**Textauszug**
---

Die Mitarbeiter sind das eine. Wie sag ich’s dem Kunden? 

Wenn das Thema in der Öffentlichkeit da ist, wie es bei der Einführung des flächendeckenden Mindestlohns war, werden Sie weniger Probleme damit haben. Dann kann man dem Kunden auch schon zwei Monate früher sagen, dass die Preise erhöht werden. Eventuell entscheidet er sich dann noch einmal mehr in der Zeit vorher zu kommen. Natürlich kann man auch schauen, ob sich die Qualität eventuell noch etwas erhöhen lässt. Bei Preisanpassungen, die nur auf Grund der Inflation und auch nur in der Höhe der Inflation stattfinden, würde ich das nicht unbedingt machen – man kann nicht immer noch etwas on top setzen. Bei Preiserhöhungen, die meinen Salon in andere Regionen bringen sollen, muss für den Kunden ein mehr an Qualität deutlich zu spüren sein. Mein Appell an alle Unternehmer*innen ist: Kümmert Euch um Eure Zahlen! Das schafft Klarheit, um gute Entscheidungen treffen zu können.

---

**Aufgaben**
• A. Beantworte anhand des Textauszugs diese Fragen:
(i) Wie viel früher kann man dem Kunden laut Textauszug eine Preiserhöhung ankündigen, wenn das Thema in der Öffentlichkeit präsent ist?
(ii) Was würde der Verfasser bei Preisanpassungen, die nur aufgrund der Inflation erfolgen, nicht unbedingt tun?
(iii) Was schafft laut Textauszug Klarheit, um gute Entscheidungen treffen zu können?
• B. Entscheide bei jeder Aussage, ob sie mit dem Textauszug übereinstimmt, und belege deine Antwort mit einem wörtlichen Zitat.
(i) Bei Preiserhöhungen, die den Salon in andere Regionen bringen sollen, muss der Kunde mehr Qualität deutlich spüren.
(ii) Bei der Einführung des flächendeckenden Mindestlohns war das Thema nicht in der Öffentlichkeit präsent.
(iii) Der Appell richtet sich an alle Unternehmer*innen.
Die Datensätze sind hierfür nicht erforderlich.

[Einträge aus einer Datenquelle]
---

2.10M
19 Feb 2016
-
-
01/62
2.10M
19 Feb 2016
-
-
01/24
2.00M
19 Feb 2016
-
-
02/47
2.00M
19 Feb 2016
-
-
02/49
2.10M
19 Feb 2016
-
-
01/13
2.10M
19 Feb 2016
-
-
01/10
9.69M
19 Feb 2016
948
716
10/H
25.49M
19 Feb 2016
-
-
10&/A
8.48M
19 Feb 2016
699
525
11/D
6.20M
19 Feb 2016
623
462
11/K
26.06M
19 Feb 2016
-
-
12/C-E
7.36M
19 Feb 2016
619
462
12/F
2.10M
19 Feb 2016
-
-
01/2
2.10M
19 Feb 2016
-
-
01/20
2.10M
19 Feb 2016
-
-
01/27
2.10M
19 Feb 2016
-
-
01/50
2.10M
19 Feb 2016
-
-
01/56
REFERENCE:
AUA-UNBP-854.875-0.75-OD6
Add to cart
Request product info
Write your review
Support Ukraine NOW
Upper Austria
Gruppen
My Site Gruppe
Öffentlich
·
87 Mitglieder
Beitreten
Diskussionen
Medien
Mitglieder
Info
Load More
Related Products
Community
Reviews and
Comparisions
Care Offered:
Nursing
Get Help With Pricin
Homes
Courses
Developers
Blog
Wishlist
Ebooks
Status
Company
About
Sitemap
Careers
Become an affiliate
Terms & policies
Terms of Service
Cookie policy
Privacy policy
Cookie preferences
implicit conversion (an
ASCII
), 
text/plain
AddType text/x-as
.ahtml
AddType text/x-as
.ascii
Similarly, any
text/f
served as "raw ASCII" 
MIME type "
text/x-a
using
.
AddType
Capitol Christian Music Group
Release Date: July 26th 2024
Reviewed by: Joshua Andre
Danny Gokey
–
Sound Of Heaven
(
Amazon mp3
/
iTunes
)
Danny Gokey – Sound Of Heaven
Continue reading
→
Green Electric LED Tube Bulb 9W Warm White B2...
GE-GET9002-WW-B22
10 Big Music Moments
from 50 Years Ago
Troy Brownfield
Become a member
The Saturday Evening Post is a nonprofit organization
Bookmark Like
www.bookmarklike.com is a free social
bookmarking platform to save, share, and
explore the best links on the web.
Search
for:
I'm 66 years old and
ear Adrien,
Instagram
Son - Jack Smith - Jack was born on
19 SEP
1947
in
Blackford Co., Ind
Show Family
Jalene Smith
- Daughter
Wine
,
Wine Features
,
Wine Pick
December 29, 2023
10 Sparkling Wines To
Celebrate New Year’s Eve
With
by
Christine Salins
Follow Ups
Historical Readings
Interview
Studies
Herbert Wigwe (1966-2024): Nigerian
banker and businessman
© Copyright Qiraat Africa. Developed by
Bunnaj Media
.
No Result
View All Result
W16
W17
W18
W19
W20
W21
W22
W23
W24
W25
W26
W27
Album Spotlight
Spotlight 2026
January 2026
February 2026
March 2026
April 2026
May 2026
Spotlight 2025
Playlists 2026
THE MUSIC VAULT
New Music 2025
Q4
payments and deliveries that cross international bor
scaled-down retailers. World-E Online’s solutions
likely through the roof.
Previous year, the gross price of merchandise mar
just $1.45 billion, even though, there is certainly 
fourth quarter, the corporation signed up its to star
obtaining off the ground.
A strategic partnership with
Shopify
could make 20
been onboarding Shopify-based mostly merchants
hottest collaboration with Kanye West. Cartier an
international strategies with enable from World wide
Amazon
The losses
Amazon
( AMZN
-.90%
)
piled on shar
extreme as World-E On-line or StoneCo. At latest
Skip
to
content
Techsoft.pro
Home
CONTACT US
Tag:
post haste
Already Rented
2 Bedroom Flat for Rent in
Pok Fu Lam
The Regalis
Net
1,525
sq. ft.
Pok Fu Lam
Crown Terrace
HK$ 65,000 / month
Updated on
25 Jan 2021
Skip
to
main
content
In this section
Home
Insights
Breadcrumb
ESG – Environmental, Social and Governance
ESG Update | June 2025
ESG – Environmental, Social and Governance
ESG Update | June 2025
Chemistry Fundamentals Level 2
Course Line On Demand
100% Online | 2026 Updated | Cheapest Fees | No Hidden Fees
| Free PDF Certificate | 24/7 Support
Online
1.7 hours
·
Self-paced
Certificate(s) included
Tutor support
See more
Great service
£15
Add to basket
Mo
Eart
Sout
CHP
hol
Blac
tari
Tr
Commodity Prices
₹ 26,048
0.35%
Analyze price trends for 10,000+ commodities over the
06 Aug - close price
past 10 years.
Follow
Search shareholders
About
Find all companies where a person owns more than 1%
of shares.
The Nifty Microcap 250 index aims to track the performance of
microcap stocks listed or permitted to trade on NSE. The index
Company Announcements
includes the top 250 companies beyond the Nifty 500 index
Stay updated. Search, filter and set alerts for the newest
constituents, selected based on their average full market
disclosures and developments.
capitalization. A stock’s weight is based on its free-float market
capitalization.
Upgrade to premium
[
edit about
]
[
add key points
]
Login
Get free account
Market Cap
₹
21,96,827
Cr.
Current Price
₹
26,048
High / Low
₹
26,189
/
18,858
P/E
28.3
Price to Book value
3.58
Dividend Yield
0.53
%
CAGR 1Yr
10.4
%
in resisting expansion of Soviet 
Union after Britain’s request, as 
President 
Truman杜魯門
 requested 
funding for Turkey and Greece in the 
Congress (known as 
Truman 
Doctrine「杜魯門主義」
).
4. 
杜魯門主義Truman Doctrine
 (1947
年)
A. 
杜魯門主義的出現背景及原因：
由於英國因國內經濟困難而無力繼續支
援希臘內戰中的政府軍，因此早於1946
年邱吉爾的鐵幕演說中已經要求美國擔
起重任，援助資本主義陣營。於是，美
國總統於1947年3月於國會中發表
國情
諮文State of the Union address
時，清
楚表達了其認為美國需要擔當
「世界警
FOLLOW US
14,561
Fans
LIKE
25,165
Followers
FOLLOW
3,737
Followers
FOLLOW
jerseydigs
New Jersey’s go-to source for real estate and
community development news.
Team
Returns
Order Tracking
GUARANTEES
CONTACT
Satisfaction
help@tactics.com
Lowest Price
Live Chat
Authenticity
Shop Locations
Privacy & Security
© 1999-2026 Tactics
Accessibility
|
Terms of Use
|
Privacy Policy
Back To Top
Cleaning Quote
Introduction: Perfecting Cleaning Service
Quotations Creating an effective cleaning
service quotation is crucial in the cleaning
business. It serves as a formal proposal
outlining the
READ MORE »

---

**Lösungen**
• A.
(i) Zwei Monate früher.
(ii) Er würde nicht unbedingt schauen, ob sich die Qualität noch etwas erhöhen lässt.
(iii) Dass man sich um seine Zahlen kümmert.

• B.
(i) Ja: „Bei Preiserhöhungen, die meinen Salon in andere Regionen bringen sollen, muss für den Kunden ein mehr an Qualität deutlich zu spüren sein.“
(ii) Nein: „Wenn das Thema in der Öffentlichkeit da ist, wie es bei der Einführung des flächendeckenden Mindestlohns war“
(iii) Ja: „Mein Appell an alle Unternehmer*innen ist: Kümmert Euch um Eure Zahlen!“